Hirsch Chumash, Bereshis, 9:6.
The statements above are a mishmash taken from Rabbi Samson Hirsch's commentary on Genesis 9:6:
Whoever sheds the blood of man, by man shall his blood be shed, for in the image of God He made man.
R. Hirsch interprets the verse to mean that man's blood doesn't belong to him, that it's God's soul mixed with an earthen altar, such that man doesn't have the right to take another man's life (euphemistically "shed the blood") since in doing so he's infringing on God's property: "The special meaning of דרש is to demand one's property that was entrusted with someone" (Hirsch Chumash at 9:5).
Ironically the verse justifies capital punishment by implying that the same reason a person is not to shed the blood of another man, i.e., because the blood is God's, gives the man's peers the authority to shed his blood as recompense for his error.

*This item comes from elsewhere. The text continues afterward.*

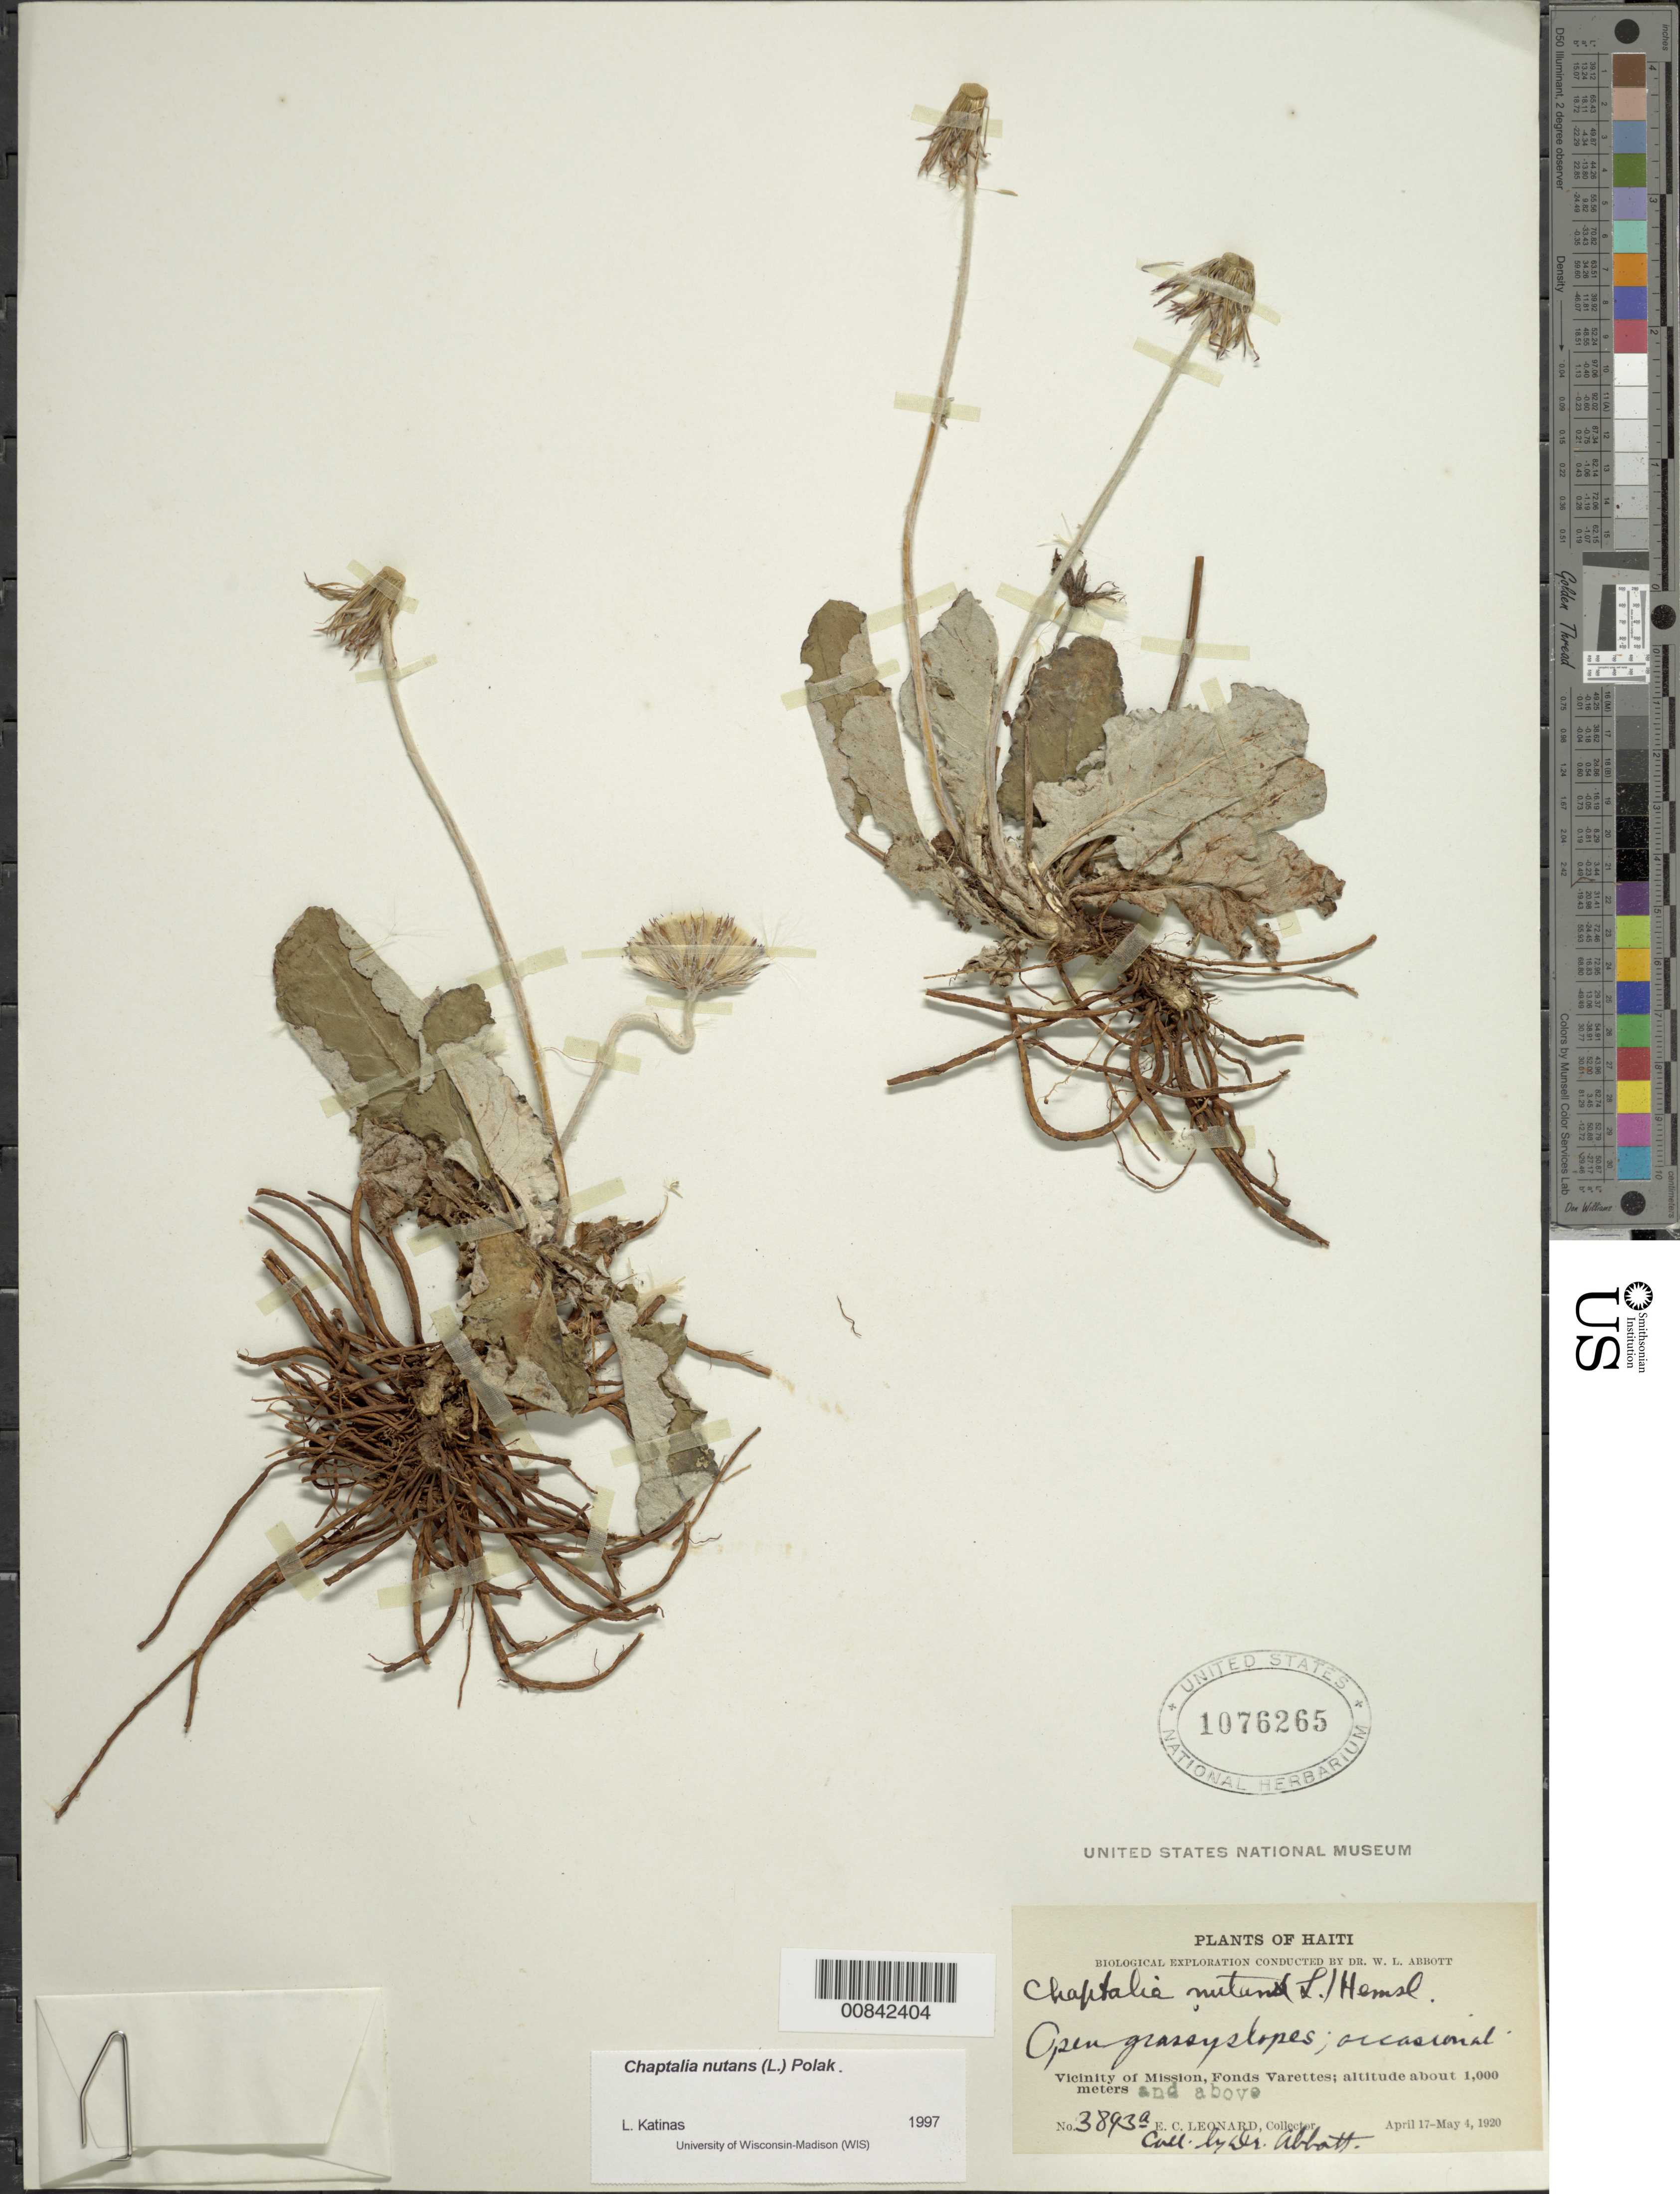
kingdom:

In other words, since God's blood resides in the murderer's peers, they have the god-given right to cast a judgment of death on the murderer. They possess God's blood, soul, such that they can demand the life of the murderer with god-given authority, speaking from, and on account of, the blood of the slain victim. The blood, or soul, of the victim resides also in his or her peers.
The ideas is that the soul of God ("blood" and "soul" are parallel concepts in the Tanakh) resides in man. The blood of God is the blood found in man. Man is created in the blood (image דם) of God.